▸ **Complete the following**
A) Please repeat the part of the essay on Desert Solitaire starting at "It seems as" and ending at "if nothing happened.", word for word.
B) Answer these questions from the essay on Desert Solitaire.
(i) In what decade was the book written?
(ii) What national park is named?
(iii) What film's time lapse photography is mentioned?

▸ **Document segment**
········
The Desert’s Cathedrals, Temples and Altars
by Tamara Freida
Edward Abbey’s Desert Solitaire makes me want to move to the land of sand, hot wind and red rock. I dream of arches, and slick rock canyons filled with deafening silence. The shimmer of oppressive heat is inviting in the adventurous sense of hardship, especially from under the shade of a rustling Cottonwood.
Abbey writes timelessly; he paints a picture in the reader’s mind, but through most of this book you cannot tell it was written in the 1960’s. His writing flows and sparkles and creates an atmosphere of the wilderness that makes you want desperately to feel the wind and heat, the rare rain, the ice-cold Colorado water, and to hear the empty and haunting calls of scavengers. His stories are filled with the spirituality of the desert.
It seems as if one could have visited Arches National Park last year and written a book with the same perceptions and the same ideas about civilization and philosophy. Think about the people who only 50 years ago were virtually from a different world and looking at the same stark and vibrant landscapes that we still see today. It’s as if we are connected through a geological time machine. And like the time lapse photography in Koyanisqatsi, where the powerful geology is shown and the sun goes round and round and people flock in and out; the rocks stay the same as if nothing happened.
········
▸ **Data**
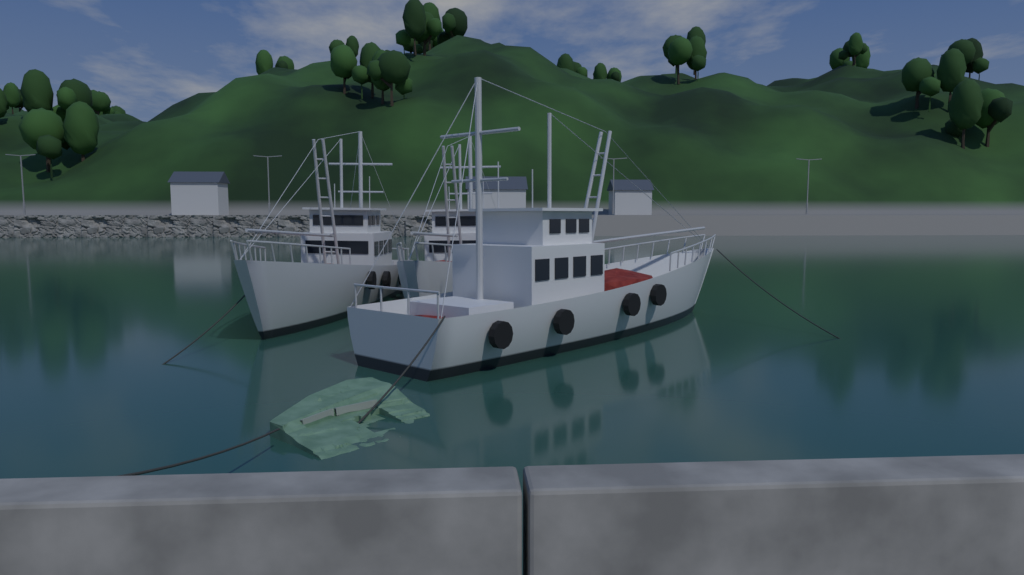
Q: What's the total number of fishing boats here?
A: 3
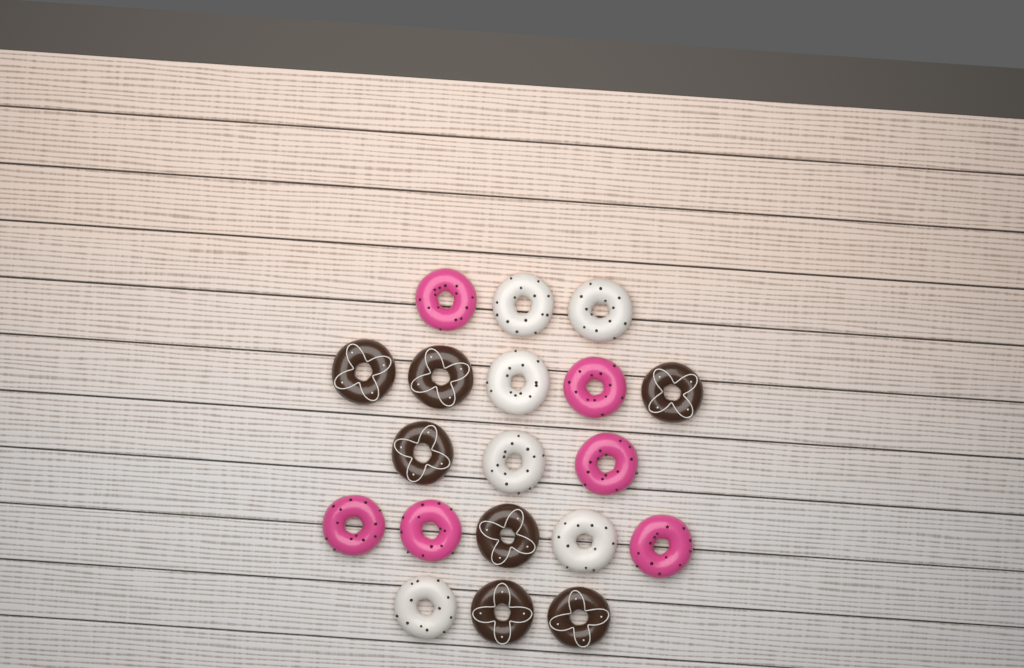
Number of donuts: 19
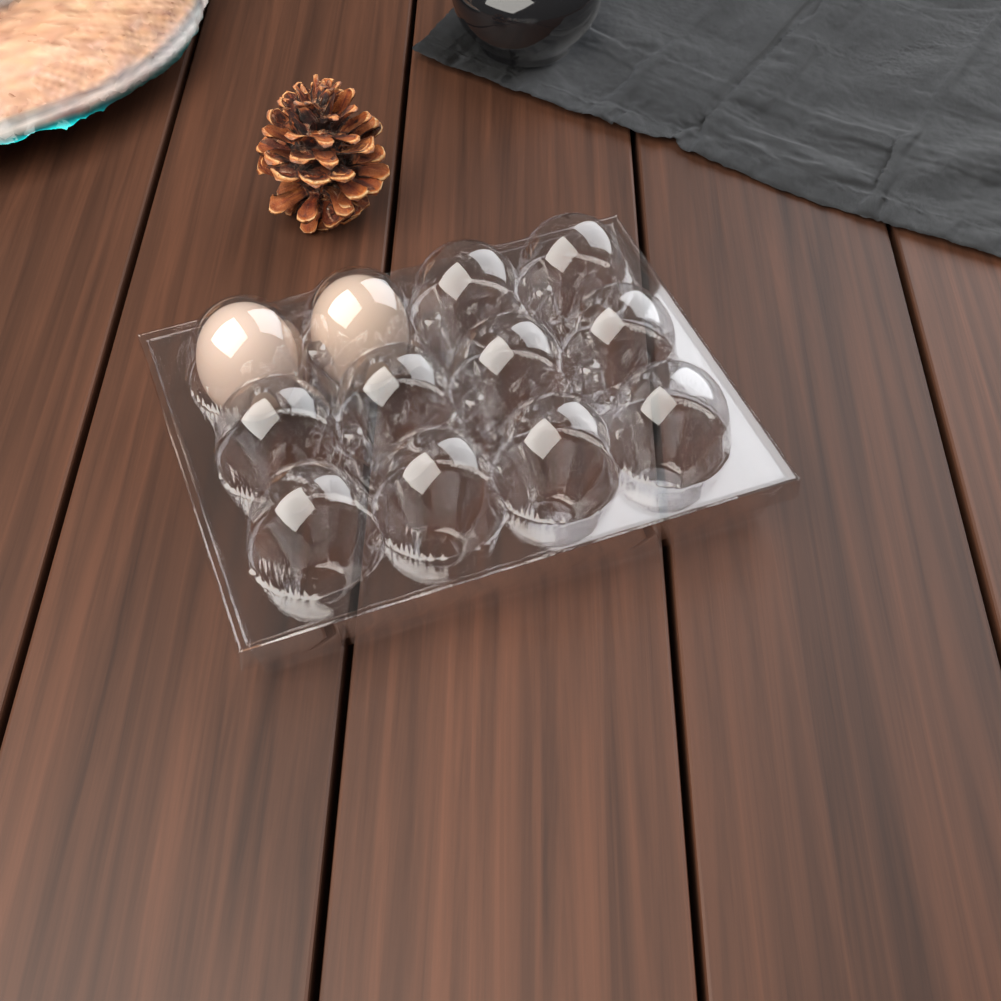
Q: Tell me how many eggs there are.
········
▸ **Task results**
A)
It seems as if one could have visited Arches National Park last year and written a book with the same perceptions and the same ideas about civilization and philosophy. Think about the people who only 50 years ago were virtually from a different world and looking at the same stark and vibrant landscapes that we still see today. It’s as if we are connected through a geological time machine. And like the time lapse photography in Koyanisqatsi, where the powerful geology is shown and the sun goes round and round and people flock in and out; the rocks stay the same as if nothing happened.

B)
(i) The 1960's
(ii) Arches National Park
(iii) Koyanisqatsi